Восточный утес оказался намного дальше, чем мне представлялось тогда с корабля. По мере того как город оставался позади, я все реже слышал человеческие голоса. Когда меня окружили дикорастущие кипарисы, ютившиеся рощицей, людские голоса вовсе стихли, лишь изредка оживали редким и неясным эхом.

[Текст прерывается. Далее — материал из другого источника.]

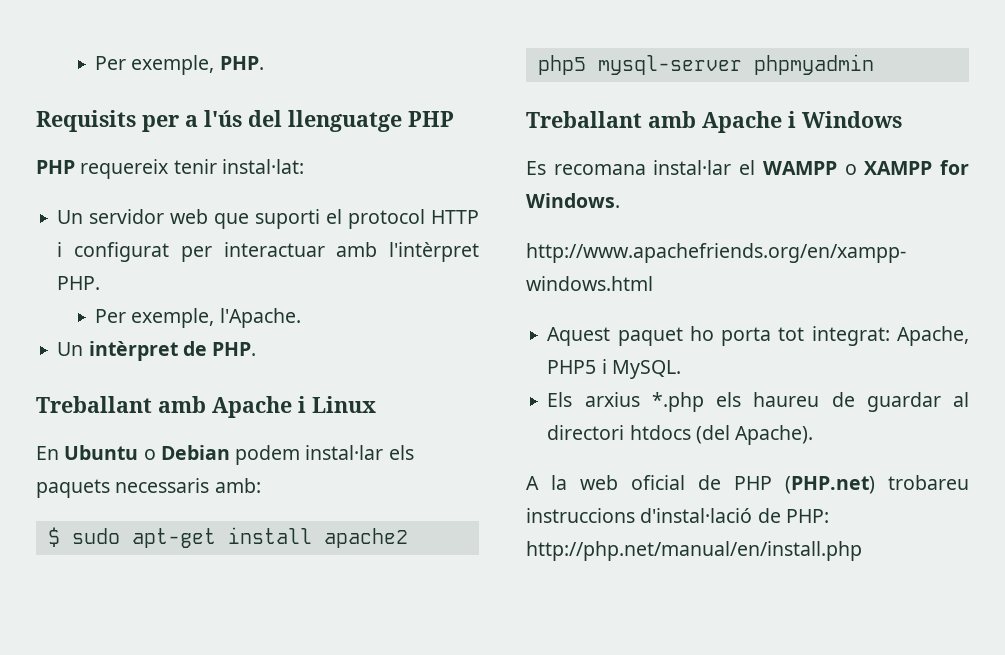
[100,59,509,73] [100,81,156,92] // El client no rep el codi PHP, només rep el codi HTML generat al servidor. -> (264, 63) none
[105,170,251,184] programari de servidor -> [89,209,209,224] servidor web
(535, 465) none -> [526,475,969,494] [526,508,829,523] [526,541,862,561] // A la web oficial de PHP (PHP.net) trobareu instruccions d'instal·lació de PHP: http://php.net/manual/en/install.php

Впереди вилась каменистая дорожка, круто уходящая наверх. Каждый шаг предостерегал от последующего настороженным шорохом. Тяжелое восхождение прервалось, когда раздался заливистый лай, заставивший замереть и прислушаться. Для таких диких мест было бы странно не держать злую собаку, которая была бы натаскана на незваных гостей, коим я, собственно говоря, и являлся. Стыд за самодовольство досадно кольнул сердце, но упаднические настроения быстро сменились куда более ободряющей мыслью.
«Не бывает собак, которым плевать на пули», — подумал я и наклонился к ноге, нащупывая свой пистолет.